ASPCS
 
Back to Volume
Paper: The ASTRA Spectrophotometer: Design and Overview
Volume: 364, The Future of Photometric, Spectrophotometric, and Polarimetric Standardization
Page: 255
Authors: Adelman, S.J.; Gulliver, A.F.; Smalley, B.; Pazder, J.S.; Younger, P.F.; Boyd, L.J.; Epand, D.; Younger, T.
Abstract: The ASTRA Cassegrain Spectrophotometer and its automated 0.5-m f/16 telescope will soon be working together at the Fairborn Observatory near Nogales, Arizona. Scientific observations are expected to begin in 2007. We provide an overview of this project and review the design of the system. A separate paper in these Proceedings presents details of the data reduction and flux calibrations.
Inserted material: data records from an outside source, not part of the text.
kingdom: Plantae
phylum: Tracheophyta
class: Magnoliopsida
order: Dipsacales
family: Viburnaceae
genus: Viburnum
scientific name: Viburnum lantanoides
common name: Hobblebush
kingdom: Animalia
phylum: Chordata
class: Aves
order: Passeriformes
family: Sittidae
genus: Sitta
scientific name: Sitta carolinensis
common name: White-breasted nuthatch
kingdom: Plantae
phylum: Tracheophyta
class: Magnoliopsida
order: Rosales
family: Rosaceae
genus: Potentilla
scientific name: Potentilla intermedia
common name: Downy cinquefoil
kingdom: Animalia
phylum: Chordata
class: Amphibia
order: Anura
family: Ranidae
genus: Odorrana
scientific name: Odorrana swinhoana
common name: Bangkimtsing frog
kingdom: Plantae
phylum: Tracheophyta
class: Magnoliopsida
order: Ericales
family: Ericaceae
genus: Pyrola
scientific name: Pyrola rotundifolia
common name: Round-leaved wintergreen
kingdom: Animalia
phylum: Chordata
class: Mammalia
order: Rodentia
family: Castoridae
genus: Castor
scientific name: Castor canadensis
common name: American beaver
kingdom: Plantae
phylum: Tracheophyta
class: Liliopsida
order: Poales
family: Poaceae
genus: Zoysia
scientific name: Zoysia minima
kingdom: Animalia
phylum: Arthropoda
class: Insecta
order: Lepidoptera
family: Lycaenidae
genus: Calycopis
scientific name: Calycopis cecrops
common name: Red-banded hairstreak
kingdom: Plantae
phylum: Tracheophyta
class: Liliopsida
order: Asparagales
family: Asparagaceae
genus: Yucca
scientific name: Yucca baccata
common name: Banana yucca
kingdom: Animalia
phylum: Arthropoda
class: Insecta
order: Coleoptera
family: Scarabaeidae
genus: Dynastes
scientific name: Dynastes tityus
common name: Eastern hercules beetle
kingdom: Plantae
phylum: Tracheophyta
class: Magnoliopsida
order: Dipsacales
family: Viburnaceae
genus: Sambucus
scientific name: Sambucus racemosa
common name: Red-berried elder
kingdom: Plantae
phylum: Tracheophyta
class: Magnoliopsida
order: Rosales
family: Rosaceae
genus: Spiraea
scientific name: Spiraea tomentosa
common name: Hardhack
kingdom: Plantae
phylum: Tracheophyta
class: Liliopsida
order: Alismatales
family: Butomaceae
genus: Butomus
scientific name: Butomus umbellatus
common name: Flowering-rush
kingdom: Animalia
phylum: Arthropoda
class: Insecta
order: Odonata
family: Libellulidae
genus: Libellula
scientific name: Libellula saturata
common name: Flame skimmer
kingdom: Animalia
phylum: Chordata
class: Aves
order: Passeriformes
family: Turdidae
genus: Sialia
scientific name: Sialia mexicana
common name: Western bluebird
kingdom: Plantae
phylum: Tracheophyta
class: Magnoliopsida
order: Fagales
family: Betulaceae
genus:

The Nogales site averages 150 photometric nights per year. ASTRA should observe stars whose declinations are in the range +80° to −35°.

In an hour the system should obtain S/N = 200 observations of stars as faint as 9.5 mag after correction for instrumental errors. Vega will require about 25 seconds for observation and CCD readout. Usually the telescope will find its next target in less than a minute. A small CCD camera finds and centers the target and a second then guides on the zeroth order spectrum. The spectrophotometer uses both a grating and a cross-dispersing prism to produce spectra from both the first and the second orders simultaneously. The square 30 arc second sky fields for each order do not overlap. The resolution is 7 Å in second and 14 Å in first order. The wavelength range is approximately λλ3300–9000. We are initially using about 10 minutes/hour to observe Vega and secondary standard candidates.

Our scientific CCD is electronically cooled to −50° C with a water recirculation system heat sink. The same 4° C recycling water system provides thermal stabilization of the instrument. Our flat fielding system uses a second 0.5-m telescope to produce a collimated beam from a 100 μm pinhole illuminated by a quartz halogen lamp. When the two telescopes point at one another this “artificial star” is focused by the ASTRA telescope which is then rocked to expose the image from the top to the bottom of the entrance aperture.

A LINUX HP server at The Citadel will have databases of ASTRA observations. Each observing request has its own priority and observing window, ASTRA can observe standard stars at a regular rate throughout the night, any accessible target at a given time, and variable stars. ASTRA will produce considerable high quality data.